*ASSIGNMENT*. Only the lines below from the one that holds "2007年10月31日(水） 晴れ 宮ヶ瀬" through the one that holds "Volvo EX60 confirmado" should appear in the answer, copied exactly, end lines included and pictures omitted.

(Page-level text extractions)
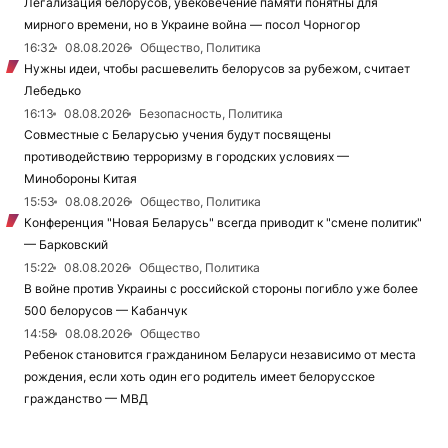
Легализация белорусов, увековечение памяти понятны для
мирного времени, но в Украине война — посол Чорногор
16:32
08.08.2026
Общество, Политика
Нужны идеи, чтобы расшевелить белорусов за рубежом, считает
Лебедько
16:13
08.08.2026
Безопасность, Политика
Совместные с Беларусью учения будут посвящены
противодействию терроризму в городских условиях —
Минобороны Китая
15:53
08.08.2026
Общество, Политика
Конференция "Новая Беларусь" всегда приводит к "смене политик"
— Барковский
15:22
08.08.2026
Общество, Политика
В войне против Украины с российской стороны погибло уже более
500 белорусов — Кабанчук
14:58
08.08.2026
Общество
Ребенок становится гражданином Беларуси независимо от места
рождения, если хоть один его родитель имеет белорусское
гражданство — МВД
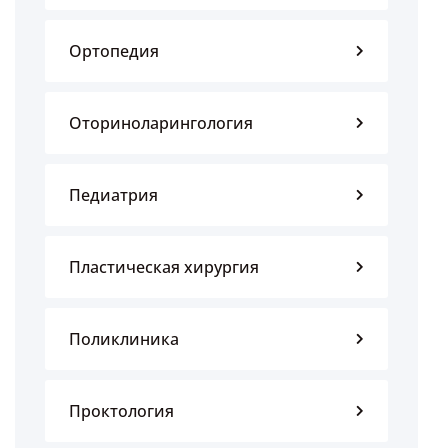
Ортопедия
Оториноларингология
Педиатрия
Пластическая хирургия
Поликлиника
Проктология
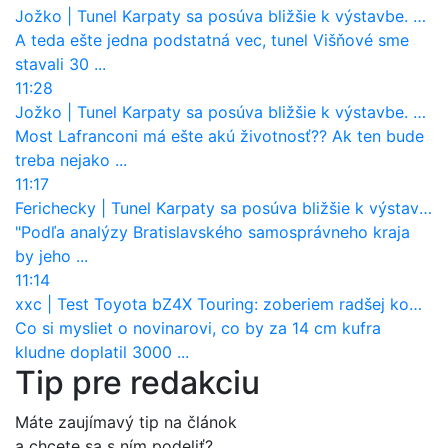
Jožko
|
Tunel Karpaty sa posúva bližšie k výstavbe. NDS urobila dôležitý krok
A teda ešte jedna podstatná vec, tunel Višňové sme
stavali 30 ...
11:28
Jožko
|
Tunel Karpaty sa posúva bližšie k výstavbe. NDS urobila dôležitý krok
Most Lafranconi má ešte akú životnosť?? Ak ten bude
treba nejako ...
11:17
Ferichecky
|
Tunel Karpaty sa posúva bližšie k výstavbe. NDS urobila dôležitý krok
"Podľa analýzy Bratislavského samosprávneho kraja
by jeho ...
11:14
xxc
|
Test Toyota bZ4X Touring: zoberiem radšej kombi
Co si mysliet o novinarovi, co by za 14 cm kufra
kludne doplatil 3000 ...
Tip pre redakciu
Máte zaujímavý tip na článok
a chcete sa s ním podeliť?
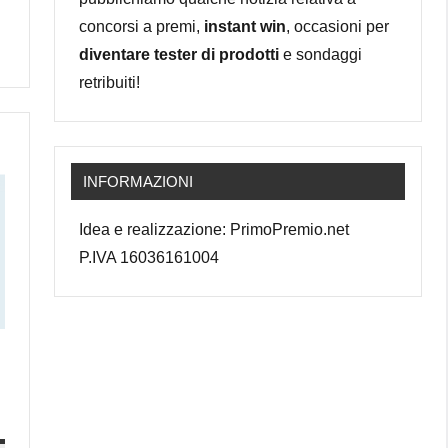
concorsi a premi,
instant win
, occasioni per
diventare tester di prodotti
e sondaggi
retribuiti!
INFORMAZIONI
Idea e realizzazione: PrimoPremio.net
P.IVA 16036161004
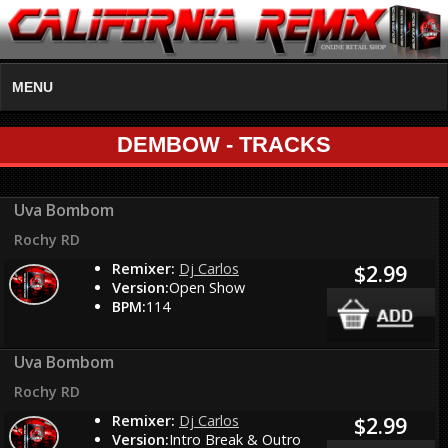
MENU
DEMBOW - TRACKS
Uva Bombom
Rochy RD
Remixer:
Dj Carlos
$2.99
Version:
Open Show
BPM:
114
Uva Bombom
Rochy RD
Remixer:
Dj Carlos
$2.99
Version:
Intro Break & Outro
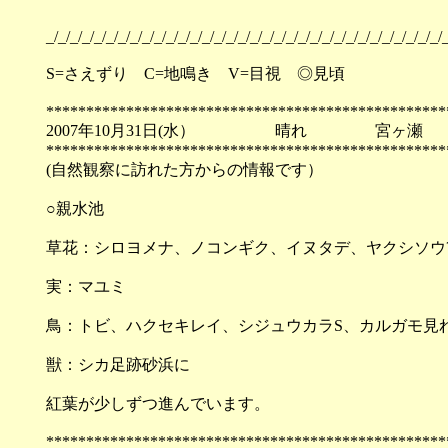
_/_/_/_/_/_/_/_/_/_/_/_/_/_/_/_/_/_/_/_/_/_/_/_/_/_/_/_/_/_/_/_/_/_
S=さえずり C=地鳴き V=目視 ◎見頃
**************************************************
2007年10月31日(水） 晴れ 宮ヶ瀬
**************************************************
(自然観察に訪れた方からの情報です）
○親水池
草花：シロヨメナ、ノコンギク、イヌタデ、ヤクシソウ
実：マユミ
鳥：トビ、ハクセキレイ、シジュウカラS、カルガモ見
獣：シカ足跡砂浜に
紅葉が少しずつ進んでいます。
**************************************************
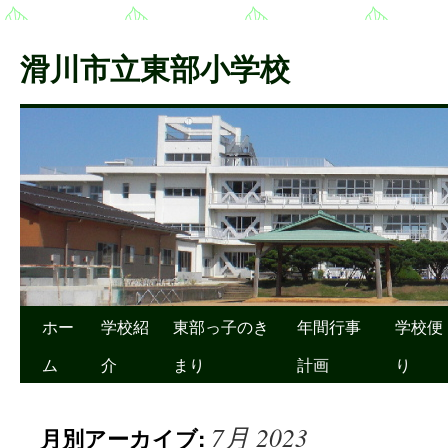
滑川市立東部小学校
ホー
学校紹
東部っ子のき
年間行事
学校便
ム
介
まり
計画
り
7月 2023
月別アーカイブ:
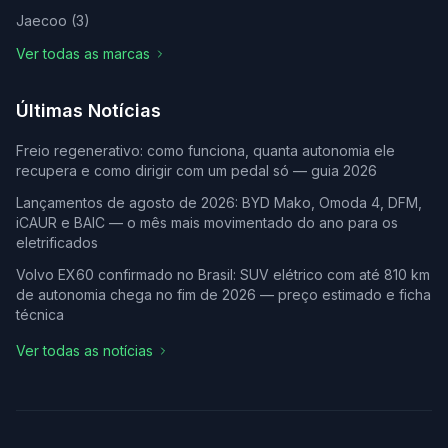
Jaecoo
(
3
)
Ver todas as marcas
Últimas Notícias
Freio regenerativo: como funciona, quanta autonomia ele
recupera e como dirigir com um pedal só — guia 2026
Lançamentos de agosto de 2026: BYD Mako, Omoda 4, DFM,
iCAUR e BAIC — o mês mais movimentado do ano para os
eletrificados
Volvo EX60 confirmado no Brasil: SUV elétrico com até 810 km
de autonomia chega no fim de 2026 — preço estimado e ficha
técnica
Ver todas as notícias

*SOLUTION TO THE PROBLEM*.
2007年10月31日(水） 晴れ 宮ヶ瀬
**************************************************
(自然観察に訪れた方からの情報です）
○親水池
草花：シロヨメナ、ノコンギク、イヌタデ、ヤクシソウ
実：マユミ
鳥：トビ、ハクセキレイ、シジュウカラS、カルガモ見
獣：シカ足跡砂浜に
紅葉が少しずつ進んでいます。
**************************************************
滑川市立東部小学校
ホー
学校紹
東部っ子のき
年間行事
学校便
ム
介
まり
計画
り
7月 2023
月別アーカイブ:
Jaecoo
(
3
)
Ver todas as marcas
Últimas Notícias
Freio regenerativo: como funciona, quanta autonomia ele
recupera e como dirigir com um pedal só — guia 2026
Lançamentos de agosto de 2026: BYD Mako, Omoda 4, DFM,
iCAUR e BAIC — o mês mais movimentado do ano para os
eletrificados
Volvo EX60 confirmado no Brasil: SUV elétrico com até 810 km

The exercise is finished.